PART ONE: The Old Buccaneer
Chapter 3: The Black Spot
ABOUT noon I stopped at the captain's door with some
cooling drinks and medicines. He was lying very much
as we had left him, only a little higher, and he seemed
both weak and excited.
"Jim," he said, "you're the only one here that's worth
anything, and you know I've been always good to you.
Never a month but I've given you a silver fourpenny for
yourself. And now you see, mate, I'm pretty low, and
deserted by all; and Jim, you'll bring me one noggin of
rum, now, won't you, matey?"
"The doctor--" I began.
But he broke in cursing the doctor, in a feeble voice
but heartily. "Doctors is all swabs," he said; "and
that doctor there, why, what do he know about seafaring
men? I been in places hot as pitch, and mates dropping
round with Yellow Jack, and the blessed land a-heaving
like the sea with earthquakes--what to the doctor know
of lands like that?--and I lived on rum, I tell you.
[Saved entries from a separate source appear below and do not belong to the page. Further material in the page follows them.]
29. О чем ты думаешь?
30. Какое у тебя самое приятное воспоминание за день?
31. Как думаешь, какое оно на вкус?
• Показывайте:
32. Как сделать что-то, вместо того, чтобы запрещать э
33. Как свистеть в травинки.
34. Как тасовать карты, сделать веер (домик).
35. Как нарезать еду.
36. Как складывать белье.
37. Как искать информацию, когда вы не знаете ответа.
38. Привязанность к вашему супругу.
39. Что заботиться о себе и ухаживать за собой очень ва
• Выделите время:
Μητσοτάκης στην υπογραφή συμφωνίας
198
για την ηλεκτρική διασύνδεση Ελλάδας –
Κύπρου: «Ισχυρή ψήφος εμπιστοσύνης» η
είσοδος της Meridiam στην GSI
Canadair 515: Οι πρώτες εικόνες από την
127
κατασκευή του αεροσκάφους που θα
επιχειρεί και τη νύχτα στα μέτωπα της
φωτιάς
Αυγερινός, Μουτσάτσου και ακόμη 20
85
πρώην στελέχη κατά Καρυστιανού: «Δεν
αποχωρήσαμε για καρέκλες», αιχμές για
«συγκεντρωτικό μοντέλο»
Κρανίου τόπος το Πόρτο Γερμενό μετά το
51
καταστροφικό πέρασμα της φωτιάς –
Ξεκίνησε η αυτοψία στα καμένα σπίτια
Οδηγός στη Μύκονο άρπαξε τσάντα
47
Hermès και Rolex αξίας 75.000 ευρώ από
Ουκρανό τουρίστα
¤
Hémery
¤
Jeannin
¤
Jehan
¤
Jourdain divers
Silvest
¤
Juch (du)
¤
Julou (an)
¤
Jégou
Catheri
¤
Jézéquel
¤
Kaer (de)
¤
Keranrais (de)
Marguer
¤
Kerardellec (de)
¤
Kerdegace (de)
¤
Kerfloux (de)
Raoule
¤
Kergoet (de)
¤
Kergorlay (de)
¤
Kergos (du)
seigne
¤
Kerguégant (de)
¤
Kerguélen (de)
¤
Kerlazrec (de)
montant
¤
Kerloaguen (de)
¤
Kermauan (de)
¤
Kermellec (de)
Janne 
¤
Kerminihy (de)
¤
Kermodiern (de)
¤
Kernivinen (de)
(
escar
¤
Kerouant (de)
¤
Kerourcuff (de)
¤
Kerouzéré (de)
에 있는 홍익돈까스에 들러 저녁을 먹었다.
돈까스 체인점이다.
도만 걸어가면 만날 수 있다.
It's been meat and drink, and man and wife, to me; and
if I'm not to have my rum now I'm a poor old hulk on a
lee shore, my blood'll be on you, Jim, and that doctor
swab"; and he ran on again for a while with curses.
"Look, Jim, how my fingers fidges," he continued in the
pleading tone. "I can't keep 'em still, not I. I
haven't had a drop this blessed day. That doctor's a
fool, I tell you. If I don't have a drain o' rum, Jim,
I'll have the horrors; I seen some on 'em already.
I seen old Flint in the corner there, behind you; as
plain as print, I seen him; and if I get the horrors,
I'm a man that has lived rough, and I'll raise Cain.
Your doctor hisself said one glass wouldn't hurt me.
I'll give you a golden guinea for a noggin, Jim."
He was growing more and more excited, and this alarmed me
for my father, who was very low that day and needed quiet;
besides, I was reassured by the doctor's words, now quoted
to me, and rather offended by the offer of a bribe.